Obama reaches out for racial tolerance after pastor’s fiery speech

PRESIDENTIAL hopeful Barack Obama bluntly addressed anger between black and white people yesterday in the most racially pointed speech of his presidential campaign.

Obama reaches out for racial tolerance after pastor’s fiery speech

Obama confronted America’s legacy of racial division head on as he tackled black grievance, white resentment and the uproar caused by incendiary statements by his long-standing pastor.

Drawing on his half-black, half-white roots he asserted: “This union may never be perfect, but generation after generation has shown that it can always be perfected.”

Obama expressed understanding of the passions on both sides in “a racial stalemate we’ve been stuck in for years”.

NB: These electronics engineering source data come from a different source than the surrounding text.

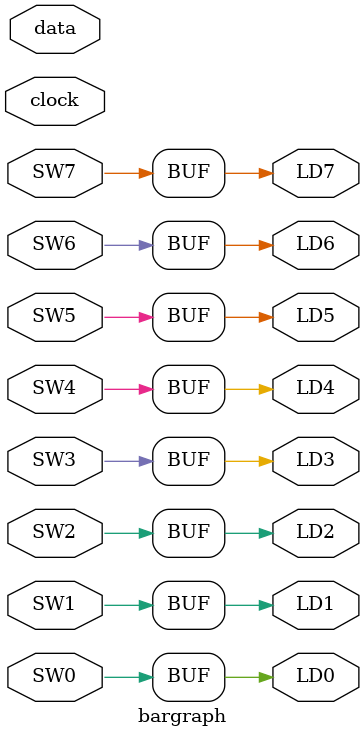
<source format=v>

module bargraph(input clock, SW0, SW1, SW2, SW3, SW4, SW5, SW6, SW7, input [7:0] data, output LD7, LD6, LD5, LD4,
                    LD3, LD2, LD1, LD0);

	reg [7:0] leddata;		// LED data
	
assign LD7=SW7;
assign LD6=SW6;
assign LD5=SW5;
assign LD4=SW4;
assign LD3=SW3;
assign LD2=SW2;
assign LD1=SW1;
assign LD0=SW0;


always@(posedge clock)
	 begin
		leddata=8'b00000000;
		if (data[0]==1)
			leddata=8'b00000001;
		if (data[1]==1)
			leddata=8'b00000011;
		if (data[2]==1)
			leddata=8'b00000111;
		if (data[3]==1)
			leddata=8'b00001111;
		if (data[4]==1)
			leddata=8'b00011111;
		if (data[5]==1)
			leddata=8'b00111111;
		if (data[6]==1)
			leddata=8'b01111111;
		if (data[7]==1)
			leddata=8'b11111111;
	end
		
endmodule

</source>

“But the anger is real; it is powerful; and to simply wish it away, to condemn it without understanding its roots, only serves to widen the chasm of misunderstanding that exists between the races,” said Obama in a speech at the National Constitution Centre, not far from where the Declaration of Independence was adopted.

Obama, whose speech covered issues from slavery to recovery efforts after Hurricane Katrina, also recognised his race has been a big issue in the campaign that has taken a “particularly divisive turn” in the last few weeks as video of his pastor spread online and on television.

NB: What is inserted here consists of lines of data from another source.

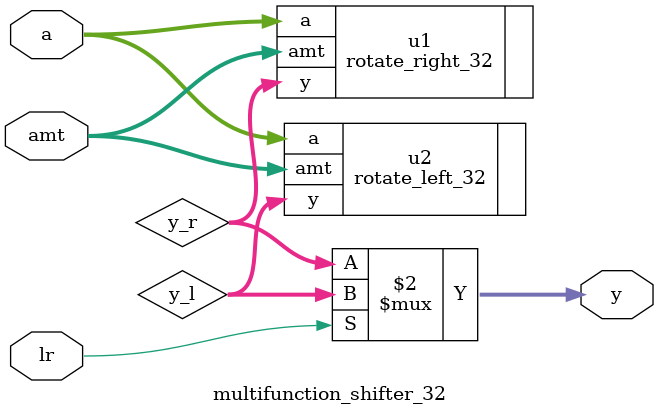
<source format=v>
`timescale 1ns / 1ps


module multifunction_shifter_32(
    input wire [31:0] a,
    input wire [4:0] amt,
    input lr,
    output wire [31:0] y

    );
    
    wire [31:0] y_r ,y_l;
    
    rotate_right_32 u1(
        .a(a),
        .amt(amt),
        .y(y_r)
    );
    
    rotate_left_32 u2(
        .a(a),
        .amt(amt),
        .y(y_l)
    );
    
    
    assign y = (lr == 1'b0) ? y_r:y_l;
    
    
endmodule

</source>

Obama said the sermons delivered by the Rev Jeremiah Wright “rightly offend white and black alike”.

Those sermons from years ago suggest the US brought the September 11 terrorist attacks on themselves, and say black people continue to be mistreated by whites.

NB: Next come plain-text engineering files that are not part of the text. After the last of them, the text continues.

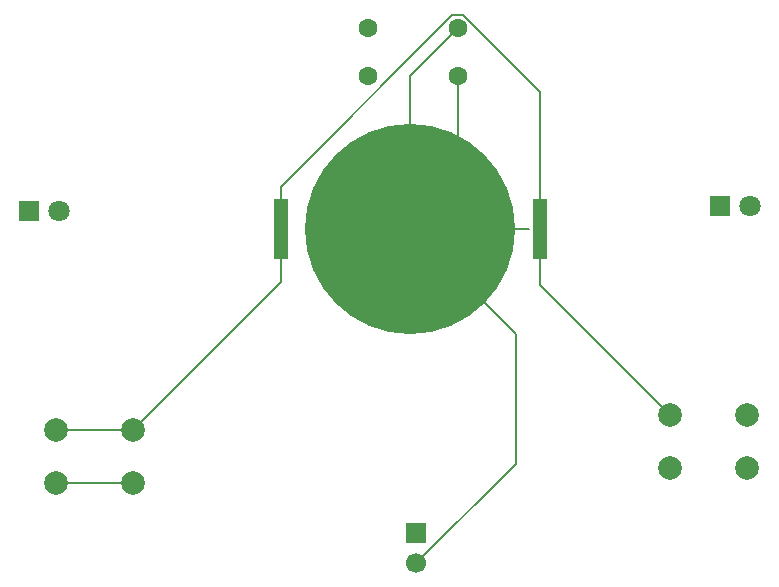
<source format=gbr>
%TF.GenerationSoftware,KiCad,Pcbnew,9.0.2*%
%TF.CreationDate,2025-06-01T15:12:09-05:00*%
%TF.ProjectId,first_pcb_project,66697273-745f-4706-9362-5f70726f6a65,rev?*%
%TF.SameCoordinates,Original*%
%TF.FileFunction,Copper,L2,Bot*%
%TF.FilePolarity,Positive*%
%FSLAX46Y46*%
G04 Gerber Fmt 4.6, Leading zero omitted, Abs format (unit mm)*
G04 Created by KiCad (PCBNEW 9.0.2) date 2025-06-01 15:12:09*
%MOMM*%
%LPD*%
G01*
G04 APERTURE LIST*
%TA.AperFunction,ComponentPad*%
%ADD10R,1.700000X1.700000*%
%TD*%
%TA.AperFunction,ComponentPad*%
%ADD11C,1.700000*%
%TD*%
%TA.AperFunction,ComponentPad*%
%ADD12R,1.800000X1.800000*%
%TD*%
%TA.AperFunction,ComponentPad*%
%ADD13C,1.800000*%
%TD*%
%TA.AperFunction,ComponentPad*%
%ADD14C,2.000000*%
%TD*%
%TA.AperFunction,ComponentPad*%
%ADD15C,1.600000*%
%TD*%
%TA.AperFunction,SMDPad,CuDef*%
%ADD16R,1.270000X5.080000*%
%TD*%
%TA.AperFunction,SMDPad,CuDef*%
%ADD17C,17.800000*%
%TD*%
%TA.AperFunction,Conductor*%
%ADD18C,0.200000*%
%TD*%
G04 APERTURE END LIST*
D10*
%TO.P,M1,1,+*%
%TO.N,Net-(M1-+)*%
X86958746Y-122316612D03*
D11*
%TO.P,M1,2,-*%
%TO.N,Net-(BT1--)*%
X86958746Y-124856612D03*
%TD*%
D12*
%TO.P,D2,1,K*%
%TO.N,Net-(D2-K)*%
X112683746Y-94591612D03*
D13*
%TO.P,D2,2,A*%
%TO.N,Net-(D1-A)*%
X115223746Y-94591612D03*
%TD*%
D12*
%TO.P,D1,1,K*%
%TO.N,Net-(D1-K)*%
X54183746Y-95091612D03*
D13*
%TO.P,D1,2,A*%
%TO.N,Net-(D1-A)*%
X56723746Y-95091612D03*
%TD*%
D14*
%TO.P,SW1,1,1*%
%TO.N,Net-(BT1-+)*%
X56458746Y-113591612D03*
X62958746Y-113591612D03*
%TO.P,SW1,2,2*%
%TO.N,Net-(D1-A)*%
X56458746Y-118091612D03*
X62958746Y-118091612D03*
%TD*%
%TO.P,SW2,1,1*%
%TO.N,Net-(BT1-+)*%
X108458746Y-112341612D03*
X114958746Y-112341612D03*
%TO.P,SW2,2,2*%
%TO.N,Net-(M1-+)*%
X108458746Y-116841612D03*
X114958746Y-116841612D03*
%TD*%
D15*
%TO.P,R2,1*%
%TO.N,Net-(D1-K)*%
X82838746Y-83591612D03*
%TO.P,R2,2*%
%TO.N,Net-(BT1--)*%
X90458746Y-83591612D03*
%TD*%
%TO.P,R1,1*%
%TO.N,Net-(D2-K)*%
X82838746Y-79591612D03*
%TO.P,R1,2*%
%TO.N,Net-(BT1--)*%
X90458746Y-79591612D03*
%TD*%
D16*
%TO.P,BT1,1,+*%
%TO.N,Net-(BT1-+)*%
X97443746Y-96591612D03*
X75473746Y-96591612D03*
D17*
%TO.P,BT1,2,-*%
%TO.N,Net-(BT1--)*%
X86458746Y-96591612D03*
%TD*%
D18*
%TO.N,Net-(BT1--)*%
X86458746Y-96591612D02*
X95358746Y-105491612D01*
X95358746Y-105491612D02*
X95358746Y-116456612D01*
X95358746Y-116456612D02*
X86958746Y-124856612D01*
%TO.N,Net-(BT1-+)*%
X97443746Y-96591612D02*
X97443746Y-85019562D01*
X75473746Y-93019562D02*
X75473746Y-96591612D01*
X97443746Y-85019562D02*
X90914796Y-78490612D01*
X90914796Y-78490612D02*
X90002696Y-78490612D01*
X90002696Y-78490612D02*
X75473746Y-93019562D01*
%TO.N,Net-(BT1--)*%
X86458746Y-96591612D02*
X96507746Y-96591612D01*
%TO.N,Net-(D1-A)*%
X62958746Y-118091612D02*
X56458746Y-118091612D01*
%TO.N,Net-(BT1-+)*%
X62958746Y-113591612D02*
X56458746Y-113591612D01*
X97443746Y-96591612D02*
X97443746Y-101326612D01*
X97443746Y-101326612D02*
X108458746Y-112341612D01*
X75473746Y-96591612D02*
X75473746Y-101076612D01*
X75473746Y-101076612D02*
X62958746Y-113591612D01*
%TO.N,Net-(BT1--)*%
X86458746Y-96591612D02*
X86458746Y-83591612D01*
X86458746Y-83591612D02*
X90458746Y-79591612D01*
X86458746Y-96591612D02*
X90458746Y-92591612D01*
X90458746Y-92591612D02*
X90458746Y-83591612D01*
%TD*%
M02*

</source>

While Obama rejected what Wright said, he also embraced the man who inspired his Christian faith, officiated at his wedding, baptised his daughters and has been his spiritual guide for nearly 20 years.

“I can no more disown him than I can disown the black community,” said Obama.

“I can no more disown him than I can my white grandmother — a woman who helped raise me, a woman who sacrificed again and again for me, a woman who loves me as much as she loves anything in this world, but a woman who once confessed her fear of black men who passed by her on the street, and who on more than one occasion has uttered racial or ethnic stereotypes that made me cringe.”